Friday, June 5th 2015, 11:13 pm
A toddler stopped breathing at a Tulsa park, but EMSA didn't classify it a top priority. The Bixby boy's dad said EMSA's 911 call priority system is broken.
Micheal Scalf was a paramedic and his wife is an ER nurse. He said he understands people who work at EMSA want to do their best to save lives, but he said the system failed his family, and he's just thankful his son is alive.
At 3 years old, Grant Scalf doesn't have a care in the world. He and his dad, Micheal, play at Hunter Park all the time.
Wednesday, they splashed around then hit the playground; Grant was soaking wet when he decided to come down the slide and bumped his head.

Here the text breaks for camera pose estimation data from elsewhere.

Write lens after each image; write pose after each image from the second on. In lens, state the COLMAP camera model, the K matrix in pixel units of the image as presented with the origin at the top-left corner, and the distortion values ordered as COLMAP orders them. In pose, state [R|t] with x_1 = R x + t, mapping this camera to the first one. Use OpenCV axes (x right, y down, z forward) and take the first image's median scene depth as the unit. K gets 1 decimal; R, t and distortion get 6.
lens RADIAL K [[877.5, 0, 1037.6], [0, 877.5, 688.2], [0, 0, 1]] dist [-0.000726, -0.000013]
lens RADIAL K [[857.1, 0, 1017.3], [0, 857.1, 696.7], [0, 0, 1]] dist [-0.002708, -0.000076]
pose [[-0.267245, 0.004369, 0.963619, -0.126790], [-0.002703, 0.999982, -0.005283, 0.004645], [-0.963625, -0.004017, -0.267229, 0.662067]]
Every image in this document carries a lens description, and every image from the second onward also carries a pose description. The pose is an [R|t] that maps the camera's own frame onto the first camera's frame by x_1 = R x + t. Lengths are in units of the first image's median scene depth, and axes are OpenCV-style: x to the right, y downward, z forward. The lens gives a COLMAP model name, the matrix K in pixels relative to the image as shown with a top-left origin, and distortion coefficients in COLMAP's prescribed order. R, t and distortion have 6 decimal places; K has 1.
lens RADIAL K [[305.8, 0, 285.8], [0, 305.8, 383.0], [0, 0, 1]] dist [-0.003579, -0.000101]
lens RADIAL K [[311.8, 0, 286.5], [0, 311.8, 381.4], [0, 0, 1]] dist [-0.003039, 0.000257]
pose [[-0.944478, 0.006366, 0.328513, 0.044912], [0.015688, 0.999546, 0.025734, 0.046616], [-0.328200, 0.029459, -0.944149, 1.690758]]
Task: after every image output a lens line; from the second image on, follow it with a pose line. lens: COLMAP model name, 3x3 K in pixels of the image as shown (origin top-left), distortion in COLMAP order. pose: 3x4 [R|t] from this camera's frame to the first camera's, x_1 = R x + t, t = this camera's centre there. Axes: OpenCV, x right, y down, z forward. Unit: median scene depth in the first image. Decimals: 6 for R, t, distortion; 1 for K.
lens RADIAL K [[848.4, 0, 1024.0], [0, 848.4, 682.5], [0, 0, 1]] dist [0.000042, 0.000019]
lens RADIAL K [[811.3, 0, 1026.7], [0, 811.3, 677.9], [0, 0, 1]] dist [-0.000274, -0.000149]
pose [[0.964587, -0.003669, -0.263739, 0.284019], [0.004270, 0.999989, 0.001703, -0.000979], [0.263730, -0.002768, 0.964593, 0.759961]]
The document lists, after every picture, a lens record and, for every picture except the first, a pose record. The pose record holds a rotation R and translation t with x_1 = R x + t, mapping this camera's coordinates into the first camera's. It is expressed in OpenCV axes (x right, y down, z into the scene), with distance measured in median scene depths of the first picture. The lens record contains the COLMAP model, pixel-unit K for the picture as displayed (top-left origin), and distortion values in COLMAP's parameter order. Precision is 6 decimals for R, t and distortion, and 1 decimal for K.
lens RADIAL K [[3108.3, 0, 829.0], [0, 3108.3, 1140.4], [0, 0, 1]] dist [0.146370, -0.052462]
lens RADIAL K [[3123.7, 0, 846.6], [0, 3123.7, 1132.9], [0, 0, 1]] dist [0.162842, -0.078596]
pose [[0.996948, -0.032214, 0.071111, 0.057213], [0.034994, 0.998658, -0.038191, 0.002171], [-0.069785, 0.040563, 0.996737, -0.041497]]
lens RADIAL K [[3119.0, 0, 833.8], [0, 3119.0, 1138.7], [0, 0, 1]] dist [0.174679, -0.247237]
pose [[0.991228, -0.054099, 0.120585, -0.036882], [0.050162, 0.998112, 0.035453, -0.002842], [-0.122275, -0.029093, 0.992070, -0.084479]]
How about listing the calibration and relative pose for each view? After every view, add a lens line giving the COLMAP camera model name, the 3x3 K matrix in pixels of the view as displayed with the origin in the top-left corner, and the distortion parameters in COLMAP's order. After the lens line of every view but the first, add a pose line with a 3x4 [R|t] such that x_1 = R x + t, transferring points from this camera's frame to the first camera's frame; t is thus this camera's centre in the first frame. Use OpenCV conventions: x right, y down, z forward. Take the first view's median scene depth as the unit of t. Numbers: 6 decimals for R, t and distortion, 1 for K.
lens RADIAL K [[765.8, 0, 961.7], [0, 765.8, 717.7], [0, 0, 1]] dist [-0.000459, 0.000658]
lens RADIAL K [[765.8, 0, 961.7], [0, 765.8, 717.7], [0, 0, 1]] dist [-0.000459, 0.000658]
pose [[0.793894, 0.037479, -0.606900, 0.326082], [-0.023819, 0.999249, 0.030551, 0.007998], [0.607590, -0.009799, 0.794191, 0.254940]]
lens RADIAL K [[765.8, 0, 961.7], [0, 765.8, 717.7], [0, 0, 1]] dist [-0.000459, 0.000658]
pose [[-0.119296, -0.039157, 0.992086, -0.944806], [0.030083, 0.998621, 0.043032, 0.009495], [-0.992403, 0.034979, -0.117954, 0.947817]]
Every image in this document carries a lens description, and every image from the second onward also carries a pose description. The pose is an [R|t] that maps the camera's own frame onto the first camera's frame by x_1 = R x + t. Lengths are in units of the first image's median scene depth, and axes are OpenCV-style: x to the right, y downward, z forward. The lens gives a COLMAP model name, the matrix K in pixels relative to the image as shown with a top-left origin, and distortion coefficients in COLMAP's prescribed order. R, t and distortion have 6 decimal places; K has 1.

"I looked at him. His eyes had rolled back into his head. He stopped breathing," Micheal recalled.
Grant was blue as parents gathered around while Micheal started CPR. One of the parents dialed 911, and they waited.
"I said, 'Guys, is it just me, or has it been a really long time?' And they all said, 'It's been a long time, what's going on,'" Micheal said.
This time, as Grant was now breathing and crying, Micheal called 911.
"She said, 'I can't tell you how far away they, are I can only tell you where they were when they started,'" he said.
Fifteen minutes after the first call Micheal was ready to load Grant into a stranger's car to get him to a hospital; that's when EMSA showed up without a siren or flashing lights and no firefighters following behind.
EMSA said Grant's case was classified Priority 2, non-life threatening. Calls are only classified Priority 1 when a patient isn't breathing or doesn't have a pulse.
EMSA responds in 11 minutes for Priority 1 and in 25 minutes for Priority 2.
"My concern here is that a 3-year-old not breathing on the playground could somehow warrant anything less than a full emergency Priority 1 response," Grant's father said.
Grant has a concussion, but, thankfully, he's a typical 3-year-old again. That 15-minute wait Wednesday night might have scarred his dad more than him.
“It's a lifetime. It seems way too long to me," he said.
Micheal believes the priority should have been upgraded after his second 911 call, but EMSA did not upgrade the priority.
We are not sure what was said, exactly, in the first 911 call, but Micheal said it was obvious he was doing CPR and his son was not breathing.